Rerurn to Romy the Cat's Site

In the Forum: Horn-Loaded Speakers
In the Thread: Practicality of paper mache horns.
Post Subject: Pulp fictionPosted by Gargoyle on: 12/28/2015
 Paul S wrote:
My results so far agree with Romy's theory, that the paper horns begin to eat energy when I used them "too low". In this case I used 4-600 Hz with 6 dB roll-off.

Thanks, this gives me somewhere to start.
I am considering adding some additives to the pulp, like sand for added mass, or rubber particles to diminish ringing. If possible.
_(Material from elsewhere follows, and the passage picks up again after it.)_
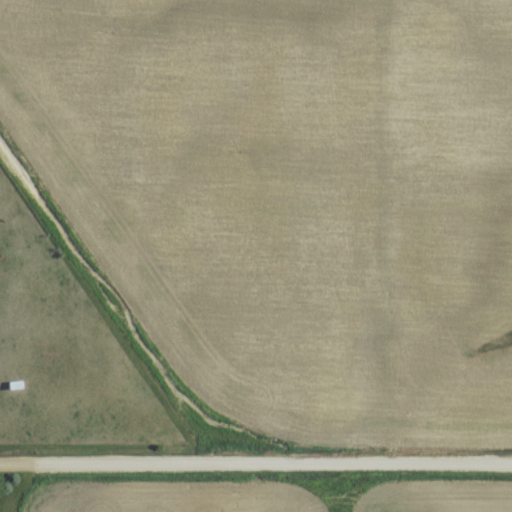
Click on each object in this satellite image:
road: (256, 460)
I had even contemplated thick rubber sheets (overlapping pedals) for a bass horn, but I think I will leave that for a different discussion.

 Paul S wrote:

I hope you will share your results if you try this.

Best regards,
Paul S


I think I can start by making some square sample sheets of material while I'm planing the form. I will probably try Inlow's jig to make the form mold. It uses a drywall compound, at first I thought there may be better materials, but upon further reflection it seems a good candidate.
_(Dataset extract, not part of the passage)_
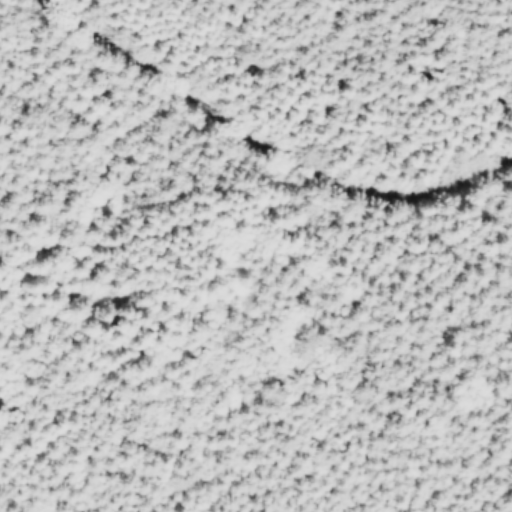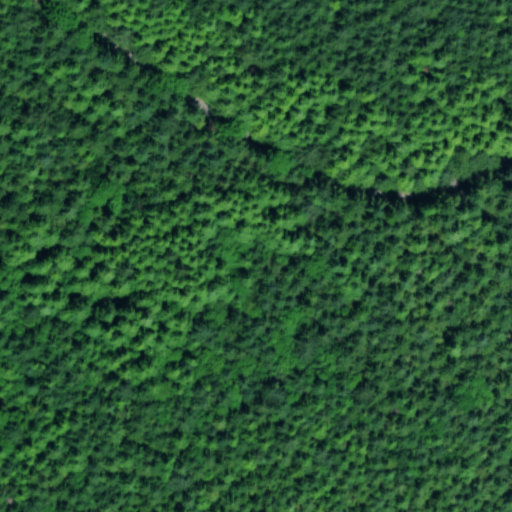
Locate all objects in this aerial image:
road: (261, 149)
Most likely I will use wood glue instead of flour for the binder as an attempt to mitigate some of the drying time. I don't know how this will affect tone, but I will predict that they may sound a little different. The glue will probably result in a stiffer horn then one made with flour.
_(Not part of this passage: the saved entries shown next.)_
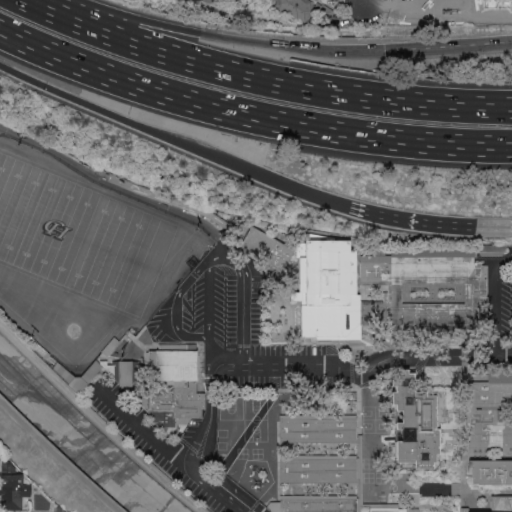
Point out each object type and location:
road: (366, 1)
building: (303, 8)
building: (305, 10)
road: (231, 37)
road: (447, 45)
traffic signals: (382, 51)
road: (264, 78)
road: (250, 117)
road: (176, 137)
building: (134, 187)
building: (211, 216)
road: (432, 221)
park: (80, 238)
building: (492, 248)
building: (271, 253)
road: (207, 262)
building: (279, 265)
building: (387, 288)
building: (384, 289)
road: (493, 296)
building: (110, 346)
building: (40, 350)
road: (375, 359)
road: (227, 366)
building: (123, 372)
building: (75, 377)
building: (162, 383)
building: (173, 387)
building: (490, 409)
building: (488, 413)
road: (99, 421)
building: (416, 421)
building: (316, 427)
building: (318, 428)
parking lot: (143, 448)
road: (195, 450)
road: (56, 458)
building: (318, 468)
building: (316, 470)
building: (360, 471)
building: (490, 471)
building: (491, 471)
building: (12, 487)
building: (11, 488)
building: (313, 503)
building: (330, 503)
building: (498, 504)
building: (385, 508)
Also wooden rings or ribs could be added strategically to the exterior if need be, or perhaps spiral-wind some hemp string during construction.

I don't expect miracles, I think anything that is moderately dense is going to have some issues with resonances, short of making a "soft horn".
I also share your enthusiasm for the technique compared to working with solid wood. Mind you I will still have to get creative when it comes time to make the big horn with no lathe.